### SELECTED PASSAGE

--*--

I had an appointment with my psychiatrist last week. I didn't go, blaming anxiety. I took another appointment, for yesterday. I did go this time, still feeling about equally anxious, but knowing I had to go.
Sitting in his office, I had to answer the question of just why I hadn't shown up. I babbled about stress and muttered the beginning of incomplete sentences, until ultimately I managed to form the truth in a clear, straight-to-the-point way: I knew that, by going to that appointment, I would need to reflect on my current state of being, looking at myself in a metaphorical mirror and say "This is how I am right now". And, shit, how far am I from the way I wish things were.
I keep imagining that I'm a published author, that I help out charities, that I travel the world...but when I get up in the morning (I did manage to stabilise my sleeping schedule), I don't go out into the world. I go down into the basement, sit at my computer and read news, play games and generally get nothing valuable done.
I do not need psychiatrist help at the moment (I have, in the past, been in need of therapy, for depression or something very similar to it, and for phobias). I just need to think really hard about exactly what I want to do with my life, and then proceed to do it. No one can do it for me and, to paraphrase my psychiatrist, it would be a pity to wake up in 40 years and realise "Fuck. I haven't done anything yet." (My psychiatrist didn't say fuck. Or any expletives.)
As I walked from the office towards Mario's home (Mario! Awesome!), there was only one thing I knew for sure: I want it to be FUN.

--*--

### ENTRIES PROVIDED

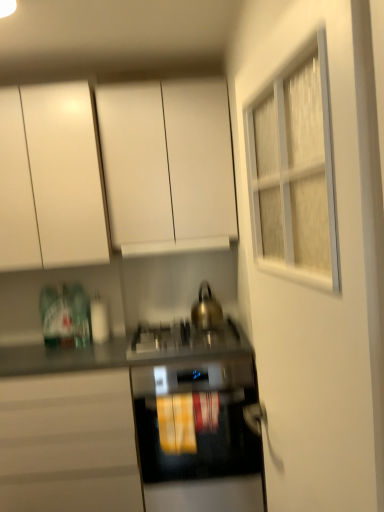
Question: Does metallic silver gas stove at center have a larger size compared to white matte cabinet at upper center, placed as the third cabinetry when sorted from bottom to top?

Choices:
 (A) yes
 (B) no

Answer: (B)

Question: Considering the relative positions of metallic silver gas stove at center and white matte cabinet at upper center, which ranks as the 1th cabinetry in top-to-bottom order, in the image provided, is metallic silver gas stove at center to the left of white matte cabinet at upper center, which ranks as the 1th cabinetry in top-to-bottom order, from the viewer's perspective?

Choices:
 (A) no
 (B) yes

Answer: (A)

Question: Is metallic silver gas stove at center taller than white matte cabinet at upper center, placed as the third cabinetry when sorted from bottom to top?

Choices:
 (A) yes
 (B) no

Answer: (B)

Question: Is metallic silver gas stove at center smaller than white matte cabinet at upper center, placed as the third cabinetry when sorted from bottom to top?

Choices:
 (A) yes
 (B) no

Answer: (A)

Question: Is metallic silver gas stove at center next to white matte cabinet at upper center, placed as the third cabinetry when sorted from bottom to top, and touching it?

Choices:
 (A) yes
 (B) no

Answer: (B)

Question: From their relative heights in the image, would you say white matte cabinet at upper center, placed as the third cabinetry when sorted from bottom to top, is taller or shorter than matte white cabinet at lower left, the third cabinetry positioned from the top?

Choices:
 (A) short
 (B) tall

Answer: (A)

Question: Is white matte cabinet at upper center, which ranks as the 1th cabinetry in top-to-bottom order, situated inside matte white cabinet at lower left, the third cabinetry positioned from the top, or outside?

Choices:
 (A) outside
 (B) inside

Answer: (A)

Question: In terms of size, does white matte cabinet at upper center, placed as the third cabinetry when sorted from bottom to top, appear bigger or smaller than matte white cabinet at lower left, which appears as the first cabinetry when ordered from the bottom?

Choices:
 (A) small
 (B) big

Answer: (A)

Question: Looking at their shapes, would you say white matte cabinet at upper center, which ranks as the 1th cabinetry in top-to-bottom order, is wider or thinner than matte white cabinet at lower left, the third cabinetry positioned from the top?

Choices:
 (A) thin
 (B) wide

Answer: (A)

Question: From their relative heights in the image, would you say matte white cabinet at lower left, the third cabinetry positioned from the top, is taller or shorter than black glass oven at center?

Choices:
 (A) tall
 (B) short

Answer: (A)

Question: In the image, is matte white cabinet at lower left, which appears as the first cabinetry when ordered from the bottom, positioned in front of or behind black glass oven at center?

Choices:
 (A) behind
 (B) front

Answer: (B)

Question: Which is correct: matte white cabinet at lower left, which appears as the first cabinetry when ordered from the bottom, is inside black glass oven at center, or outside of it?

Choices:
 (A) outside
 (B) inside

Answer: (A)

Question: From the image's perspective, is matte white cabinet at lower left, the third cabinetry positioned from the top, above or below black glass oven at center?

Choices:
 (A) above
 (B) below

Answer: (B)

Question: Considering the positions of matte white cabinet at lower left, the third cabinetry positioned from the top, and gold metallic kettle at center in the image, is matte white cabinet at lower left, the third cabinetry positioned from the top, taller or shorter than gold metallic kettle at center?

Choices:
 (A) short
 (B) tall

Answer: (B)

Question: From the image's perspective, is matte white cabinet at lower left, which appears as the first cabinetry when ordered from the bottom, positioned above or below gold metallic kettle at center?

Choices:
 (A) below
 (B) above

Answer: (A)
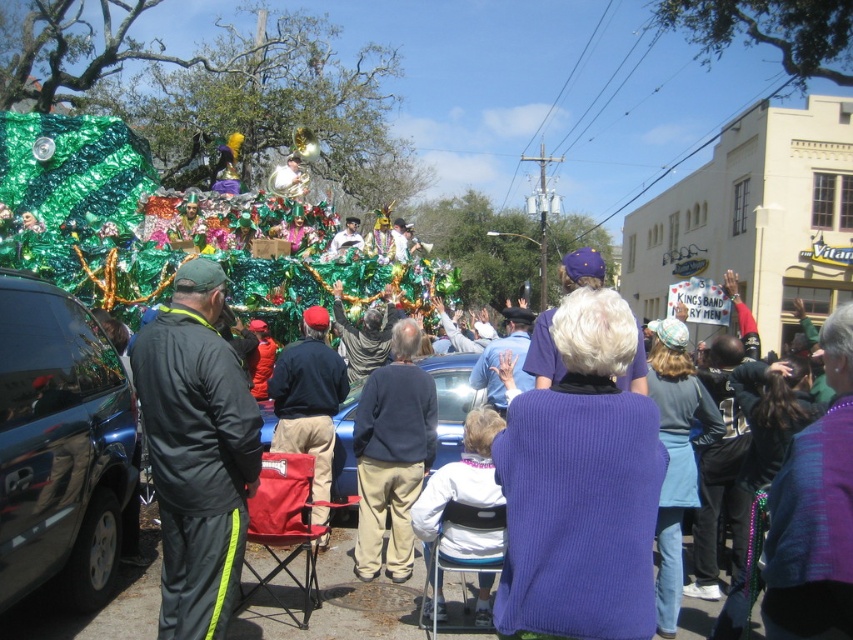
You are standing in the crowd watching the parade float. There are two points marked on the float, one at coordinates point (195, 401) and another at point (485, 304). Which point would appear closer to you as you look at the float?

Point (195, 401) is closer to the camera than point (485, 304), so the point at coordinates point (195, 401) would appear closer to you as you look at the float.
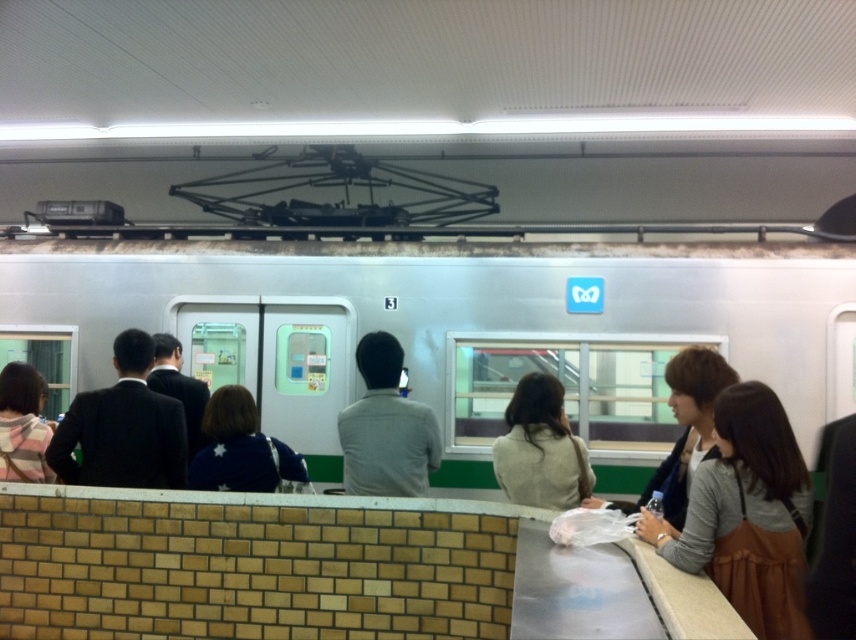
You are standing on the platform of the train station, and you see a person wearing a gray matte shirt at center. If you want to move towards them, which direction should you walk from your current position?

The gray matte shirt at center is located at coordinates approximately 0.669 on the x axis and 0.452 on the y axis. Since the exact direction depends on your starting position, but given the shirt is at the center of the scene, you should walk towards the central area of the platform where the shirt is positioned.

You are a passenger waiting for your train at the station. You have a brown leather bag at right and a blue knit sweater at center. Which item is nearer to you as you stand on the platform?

--*--

From the piece about the missed psychiatrist appointment above, return everything from "I keep imagining" down to "Or any expletives.)", copied word for word.

I keep imagining that I'm a published author, that I help out charities, that I travel the world...but when I get up in the morning (I did manage to stabilise my sleeping schedule), I don't go out into the world. I go down into the basement, sit at my computer and read news, play games and generally get nothing valuable done.
I do not need psychiatrist help at the moment (I have, in the past, been in need of therapy, for depression or something very similar to it, and for phobias). I just need to think really hard about exactly what I want to do with my life, and then proceed to do it. No one can do it for me and, to paraphrase my psychiatrist, it would be a pity to wake up in 40 years and realise "Fuck. I haven't done anything yet." (My psychiatrist didn't say fuck. Or any expletives.)